▶ [Exercise requirements]:
Rewrite the rows below, renaming "collection date" to "date collected" wherever it appears and keeping everything else the same. Leave out the pictures.

##### Records supplied #####

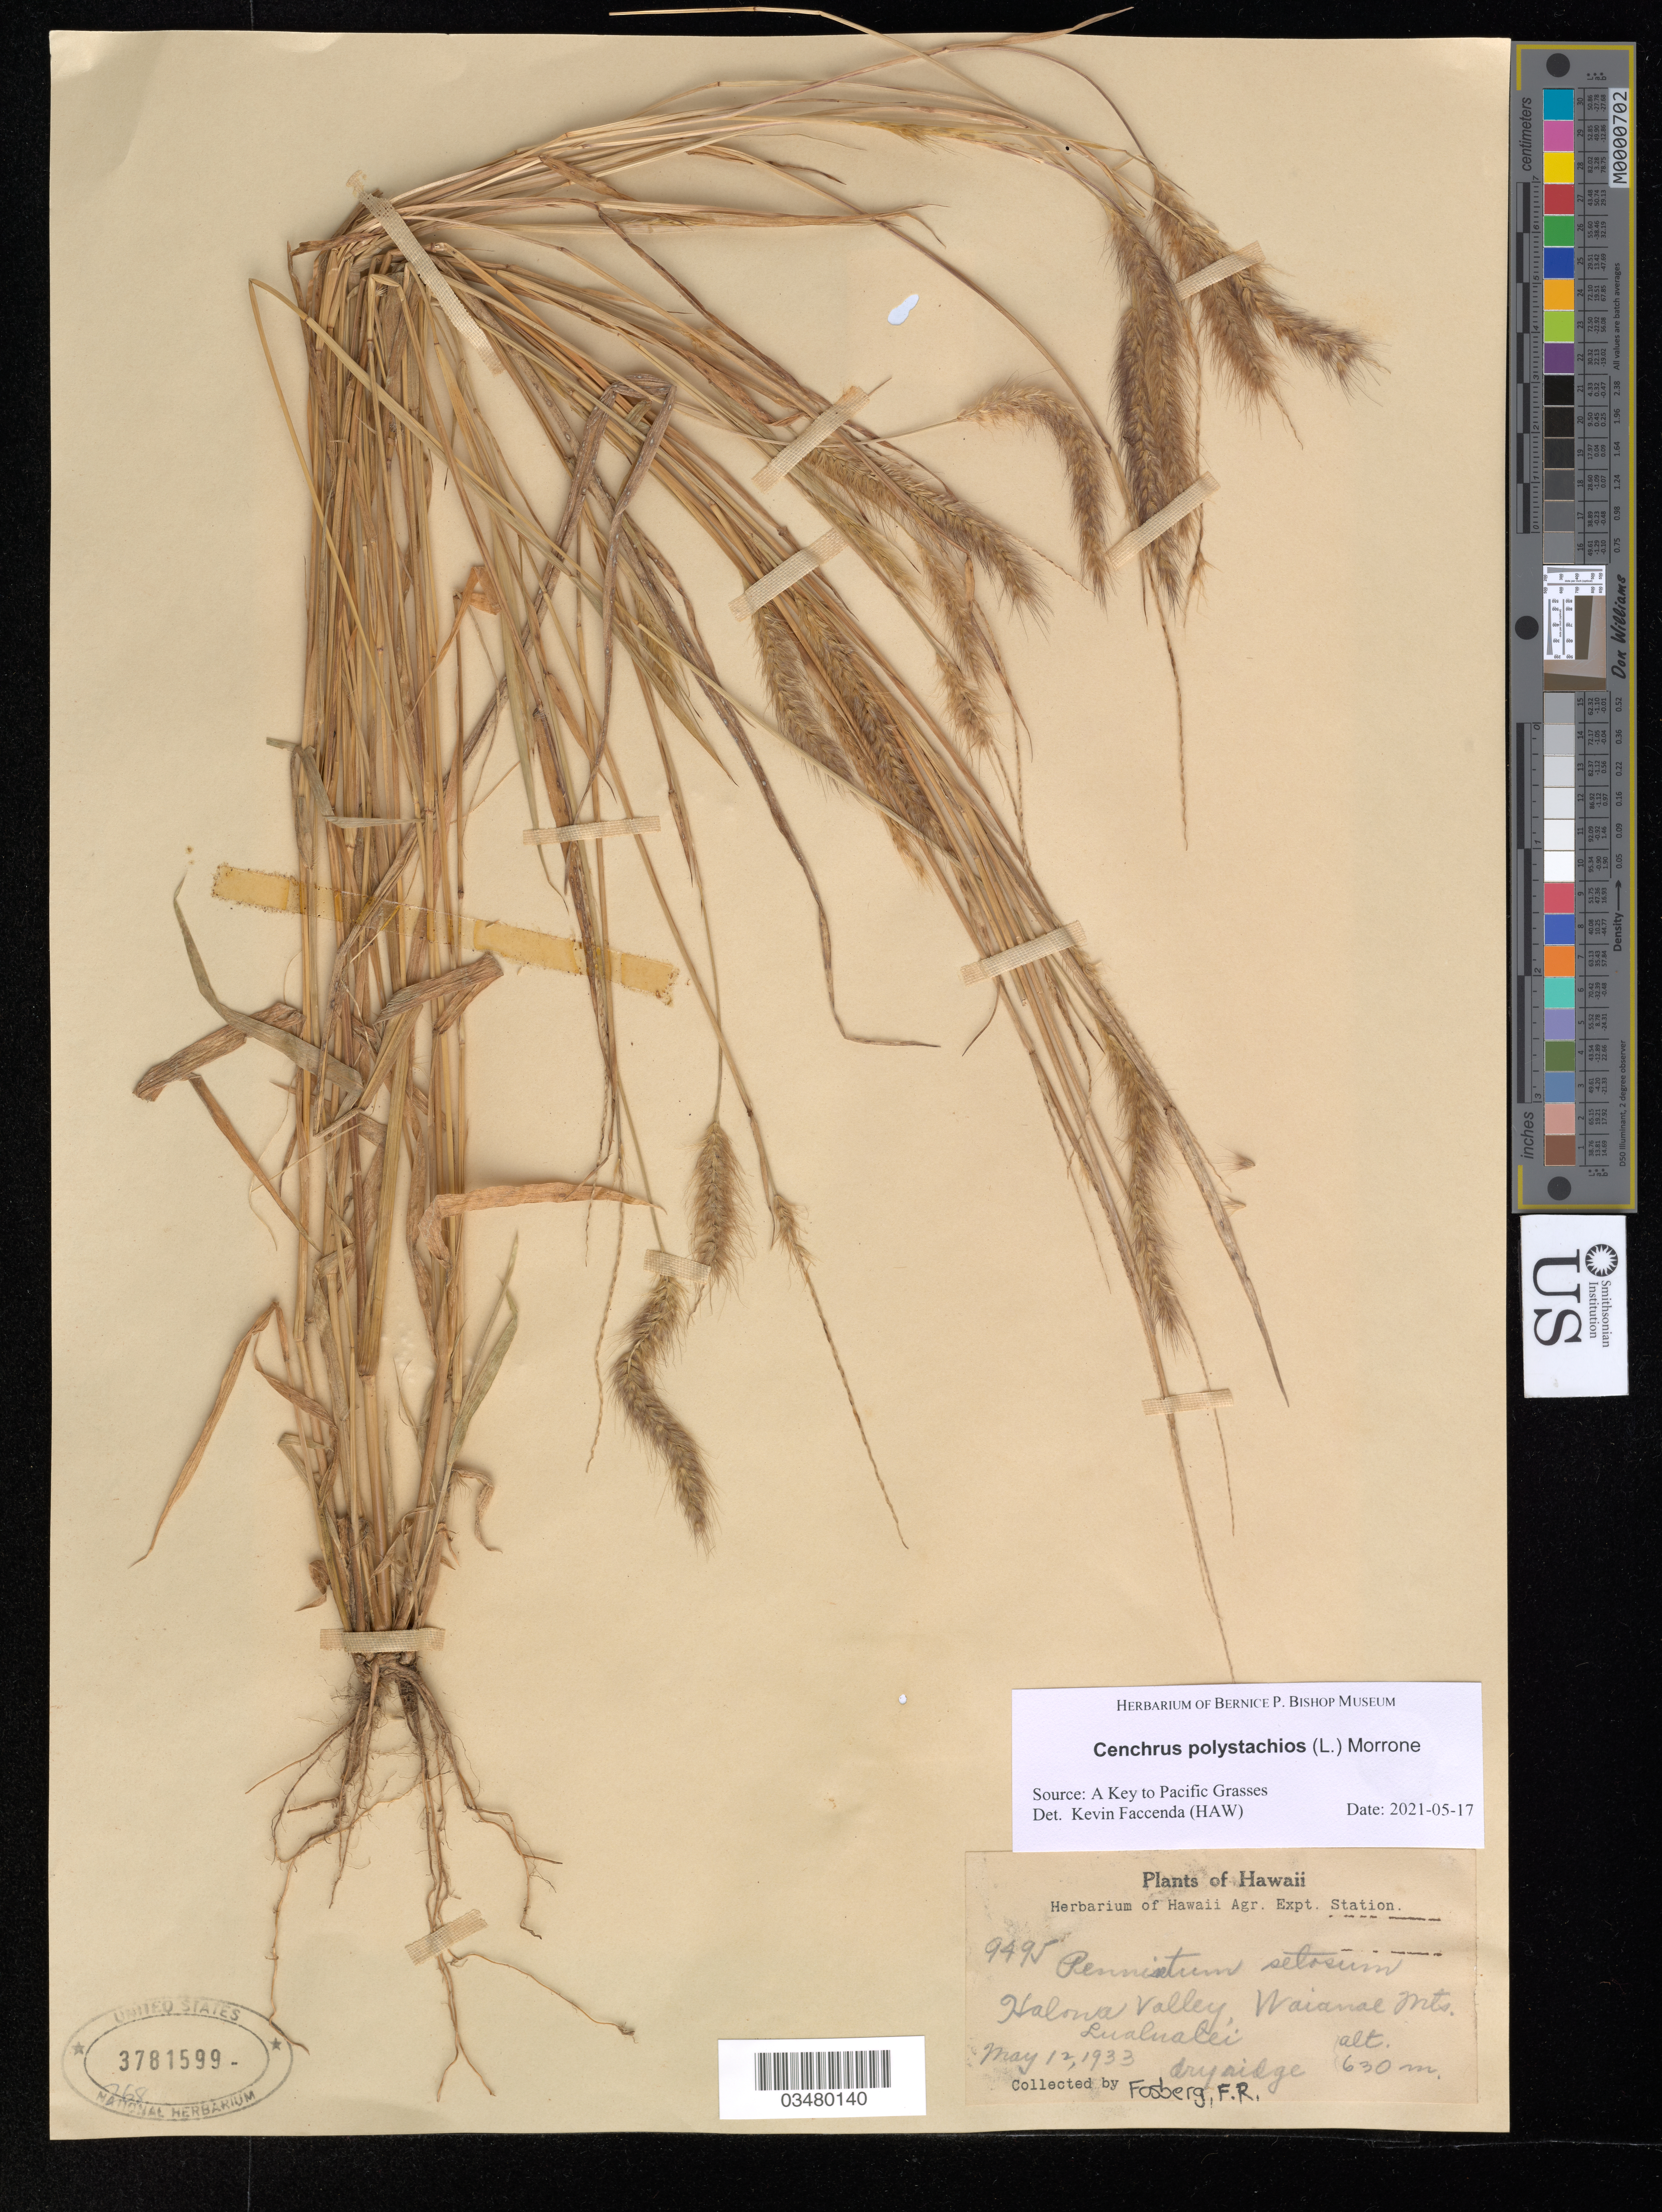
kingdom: Plantae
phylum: Tracheophyta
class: Liliopsida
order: Poales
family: Poaceae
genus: Cenchrus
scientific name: Cenchrus polystachios subsp. setosus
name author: (Sw.) P.M. Peterson & Y. Herrera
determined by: Wagner, W. L., (BOT), Smithsonian Institution - National Museum of Natural History (UNITED STATES)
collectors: F. R. Fosberg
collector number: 9495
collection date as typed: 12 May 1933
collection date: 1933-05-12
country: United States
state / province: Hawaii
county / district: Honolulu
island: Oahu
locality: Halona Valley, Waianae Mountains, Lualualei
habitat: Dry ridge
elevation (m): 630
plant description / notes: Collector name determined by duplicate sheet (US2487290) held at US.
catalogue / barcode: US 3781599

#####

▶ [Full solution]:
kingdom: Plantae
phylum: Tracheophyta
class: Liliopsida
order: Poales
family: Poaceae
genus: Cenchrus
scientific name: Cenchrus polystachios subsp. setosus
name author: (Sw.) P.M. Peterson & Y. Herrera
determined by: Wagner, W. L., (BOT), Smithsonian Institution - National Museum of Natural History (UNITED STATES)
collectors: F. R. Fosberg
collector number: 9495
date collected as typed: 12 May 1933
date collected: 1933-05-12
country: United States
state / province: Hawaii
county / district: Honolulu
island: Oahu
locality: Halona Valley, Waianae Mountains, Lualualei
habitat: Dry ridge
elevation (m): 630
plant description / notes: Collector name determined by duplicate sheet (US2487290) held at US.
catalogue / barcode: US 3781599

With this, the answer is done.